Siu Lim Tao asks a simple question, “given the little energy that you have, how can you unify, connect and place your bones into a position, that makes the other uncomfortable, leaving him or her no time or space to move, while creating greater, expansive opportunities for oneself based on sensation?” Siu Lim Tao, unlike other arts, departs from trivial emotions such as anger, rage, or desire because they are not necessary. Instead, it operates on a mechanistic model moving as a crane, and in-action feels like a spiraling tornado wrapped about a wooden tree spiraling forward to its target while lashing out with hardened pointed branches, rebounding as bamboo, neither having a concern or worry. Always, you the great governor gauge your activity deciding when to stop.

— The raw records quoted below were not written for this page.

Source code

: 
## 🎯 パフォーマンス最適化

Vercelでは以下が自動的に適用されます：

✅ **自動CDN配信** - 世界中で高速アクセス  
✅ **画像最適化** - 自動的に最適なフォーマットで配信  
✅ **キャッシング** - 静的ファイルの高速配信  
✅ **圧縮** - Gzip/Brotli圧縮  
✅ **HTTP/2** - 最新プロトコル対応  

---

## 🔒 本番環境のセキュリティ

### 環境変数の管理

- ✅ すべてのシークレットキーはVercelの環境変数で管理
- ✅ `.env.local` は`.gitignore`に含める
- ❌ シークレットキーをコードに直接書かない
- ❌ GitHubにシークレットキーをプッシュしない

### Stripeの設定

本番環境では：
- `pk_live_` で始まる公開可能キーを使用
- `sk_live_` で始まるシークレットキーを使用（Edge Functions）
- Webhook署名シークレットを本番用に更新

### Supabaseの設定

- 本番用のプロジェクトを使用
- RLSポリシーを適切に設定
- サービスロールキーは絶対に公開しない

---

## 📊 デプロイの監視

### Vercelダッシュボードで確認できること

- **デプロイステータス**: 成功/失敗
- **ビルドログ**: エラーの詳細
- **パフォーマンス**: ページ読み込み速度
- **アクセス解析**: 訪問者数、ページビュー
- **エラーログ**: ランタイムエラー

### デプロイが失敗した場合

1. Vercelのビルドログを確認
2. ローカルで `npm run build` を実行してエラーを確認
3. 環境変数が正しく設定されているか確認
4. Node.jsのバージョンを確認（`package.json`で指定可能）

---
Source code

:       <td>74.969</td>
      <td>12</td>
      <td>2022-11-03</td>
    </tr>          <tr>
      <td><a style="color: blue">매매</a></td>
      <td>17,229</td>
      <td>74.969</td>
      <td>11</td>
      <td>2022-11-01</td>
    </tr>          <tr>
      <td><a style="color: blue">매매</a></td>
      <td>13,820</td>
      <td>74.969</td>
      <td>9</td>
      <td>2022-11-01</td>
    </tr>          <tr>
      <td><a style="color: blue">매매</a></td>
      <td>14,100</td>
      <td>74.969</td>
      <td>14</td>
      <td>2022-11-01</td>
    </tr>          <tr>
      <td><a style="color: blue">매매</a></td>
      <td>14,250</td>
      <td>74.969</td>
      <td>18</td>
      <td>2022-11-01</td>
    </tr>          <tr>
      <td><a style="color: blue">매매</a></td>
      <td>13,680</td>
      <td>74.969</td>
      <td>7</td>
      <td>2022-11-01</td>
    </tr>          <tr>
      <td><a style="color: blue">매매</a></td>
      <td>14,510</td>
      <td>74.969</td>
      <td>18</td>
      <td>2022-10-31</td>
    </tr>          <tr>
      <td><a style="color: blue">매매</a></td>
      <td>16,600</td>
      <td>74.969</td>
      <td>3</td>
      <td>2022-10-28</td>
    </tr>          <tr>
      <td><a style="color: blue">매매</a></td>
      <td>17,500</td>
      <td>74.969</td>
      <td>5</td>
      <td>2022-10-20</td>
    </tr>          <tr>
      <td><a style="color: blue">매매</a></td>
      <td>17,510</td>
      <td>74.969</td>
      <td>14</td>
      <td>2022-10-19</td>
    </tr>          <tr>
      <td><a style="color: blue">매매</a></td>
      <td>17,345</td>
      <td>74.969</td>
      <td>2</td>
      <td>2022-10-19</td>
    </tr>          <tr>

Bruce, though believed by many to be a great exponent of Wing Chun, did nothing of the sort. Instead, he brilliantly retrofitted and inversely expounded ideas realized by Ng Moi and Ip Man to create a “Big Idea form or Jeet Kun Do. The one inch punch though heralded by many as a sign of martial prowess is quite the opposite of what a proponent of Wing Chun wants to achieve – to be closer and nearer to our opponent. Why would you send a person who intends to harm you thirty feet back so he can come at you again with more weapons or people? Wing Chun attacks the center of an opponent so that even the time between breaths feels as though a thousand minutes. Once taken seriously, you can see that the movements of Chu Shong Tin and Leung Sheung, both students of Ip Man, and his two sons, Ip Chung and Ip Ching, vary markedly from Bruce Lee. His now famous demonstration at Long Beach California of Jun Fan (or his style), provides and outward expression of sinking and rising energies. One has only to examine the height, depth, and width of movement, which is nearly impossible on a flat dimensional device, to realize that Bruce drops his entire body, rises and then spirals forward to create explosive power.
Contrast his actions with the internal and almost non-visible and explosive force of well-trained practitioners of Wing Chun and you may realize that Bruce as quite the opposite, though and outward and expansive expression of Wing Chun expressing his own self, neither threatening nor demeaning the legacy of the giants who preceded him.
In Siu Lim Tao, Tao Sao rises from an imperfect position to breach the surface realizing a perfected curiosity.